Originally created 05/17/98

Crafters relish road existence



The first inkling of daylight was still hours off when John McMurray weaved his way through the portable neighborhood of recreational vehicles, trailers and trucks.

It's one of 22 camper cities Mr. McMurray and his wife, Lee, will live in this year as they traverse the country selling their handcrafted silver jewelry off folding tables at crafts fairs and festivals.

The McMurrays are part of a band of vagabonds whose income, friendships and future are tied to this roaming existence in places like Canton, Miss., and Scottsdale, Ariz.

Nobody knows for sure how many people work the craft circuit full time, because no license is needed and there is little regulation, said Janice Hunt of Carolina Shows, an organizer of crafts shows in the South. The American Crafters Association estimates the number is in the thousands.

"It's a culture all of its own. You have to live it ... to truly appreciate it," said Mrs. McMurray, 63.

The McMurrays, who spend only about two months a year at their home in Jackson, Ga., arrived the day before Augusta's annual Springtime Made in the South show to scout their location -- a corner booth in the center of the show -- and set up their see-through plastic displays on folding tables.

Mr. McMurray parked their trailer, a 33-footer with all the comforts of home, in a sea of trailers arranged neatly into rows. Many of the residents had already set up their satellite dishes, folding chairs and portable awnings.

By early evening, couples were strolling through the neighborhood, looking for friends.

Early the next morning, the McMurrays went to work putting their handmade jewelry into cases, arranging and rearranging until they were satisfied with the effect. Their workdays during a show are 12 hours long.

Mr. McMurray, 67, stopped to greet old friends as he pushed a cart filled with his jewelry.

"Gotta earn my keep," Mr. McMurray said to one man, who nodded in agreement.

The McMurrays, married 47 years, punched the clock at 9-to-5 jobs most of their adult lives. Mrs. McMurray was a teacher, her husband a salesman for an oil company.

Weekends and vacations were dedicated to seeing the country with their children in a travel trailer.

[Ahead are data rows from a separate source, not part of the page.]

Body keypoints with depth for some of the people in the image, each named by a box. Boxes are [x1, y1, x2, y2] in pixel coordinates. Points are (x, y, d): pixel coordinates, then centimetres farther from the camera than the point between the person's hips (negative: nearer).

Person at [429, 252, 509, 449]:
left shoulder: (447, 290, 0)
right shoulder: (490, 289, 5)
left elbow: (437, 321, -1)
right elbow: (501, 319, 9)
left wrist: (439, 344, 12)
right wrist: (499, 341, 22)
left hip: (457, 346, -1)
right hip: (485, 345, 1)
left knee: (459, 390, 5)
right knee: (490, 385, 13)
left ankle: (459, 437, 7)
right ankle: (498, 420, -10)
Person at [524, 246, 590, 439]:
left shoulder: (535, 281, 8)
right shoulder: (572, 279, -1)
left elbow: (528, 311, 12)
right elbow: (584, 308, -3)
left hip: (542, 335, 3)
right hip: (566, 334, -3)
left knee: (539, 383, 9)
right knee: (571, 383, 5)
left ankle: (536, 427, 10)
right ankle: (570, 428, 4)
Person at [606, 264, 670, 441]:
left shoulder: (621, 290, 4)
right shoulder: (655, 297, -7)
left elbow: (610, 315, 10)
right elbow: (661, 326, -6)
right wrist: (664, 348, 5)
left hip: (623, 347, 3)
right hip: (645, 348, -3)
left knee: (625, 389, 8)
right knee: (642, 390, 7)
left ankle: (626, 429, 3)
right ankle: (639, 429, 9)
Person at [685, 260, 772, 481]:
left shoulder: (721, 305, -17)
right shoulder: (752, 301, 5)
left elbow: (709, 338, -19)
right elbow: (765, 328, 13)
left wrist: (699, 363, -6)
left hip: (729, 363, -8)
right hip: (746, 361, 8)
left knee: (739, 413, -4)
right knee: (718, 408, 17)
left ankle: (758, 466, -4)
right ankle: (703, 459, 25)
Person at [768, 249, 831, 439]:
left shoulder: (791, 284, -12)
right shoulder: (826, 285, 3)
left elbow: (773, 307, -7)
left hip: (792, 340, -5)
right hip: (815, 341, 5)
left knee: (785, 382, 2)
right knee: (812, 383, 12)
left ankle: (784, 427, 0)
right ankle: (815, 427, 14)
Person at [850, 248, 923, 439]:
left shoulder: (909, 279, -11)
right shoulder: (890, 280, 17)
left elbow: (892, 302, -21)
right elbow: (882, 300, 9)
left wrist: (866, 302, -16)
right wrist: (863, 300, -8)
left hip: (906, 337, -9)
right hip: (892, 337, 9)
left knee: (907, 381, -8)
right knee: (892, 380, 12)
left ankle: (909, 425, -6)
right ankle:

To liven up the trips, they started rock-hunting. Their first jewelry-making was a family project using the rocks they found. It was a way to spend time with their children, Mrs. McMurray said.

When they retired, they decided to try to make a go of it on the fair circuit.

Crafts fair vagabonds must compete with each other to be able to show their wares. The McMurrays had to send an application and pictures of their jewelry to the Augusta show's organizers before they were accepted.

In 10 years on the circuit, the couple has been through three trailers, each bigger than the one before.

They've spent Thanksgiving under a tarp, eating turkey on a folding picnic table with fellow artisans. Most winters they're in Arizona, and most summers they're in the Southeast.

It's an endless journey that's never boring, they say.

During a recent fair in Harrisburg, Pa., the McMurrays were nearly flooded out of their trailer by heavy rains that came in the middle of the night. The water rose to the door of their camper before it started to recede.

"You know when you live like this that sometimes ... things like that happen. If you know it's going to happen, you can just drive to safety. This time, we were caught off guard," Mrs. McMurray said.

The bad weather kept people away from the show, so the McMurrays packed up their trailer and headed for Raleigh, N.C., for a few days of rest.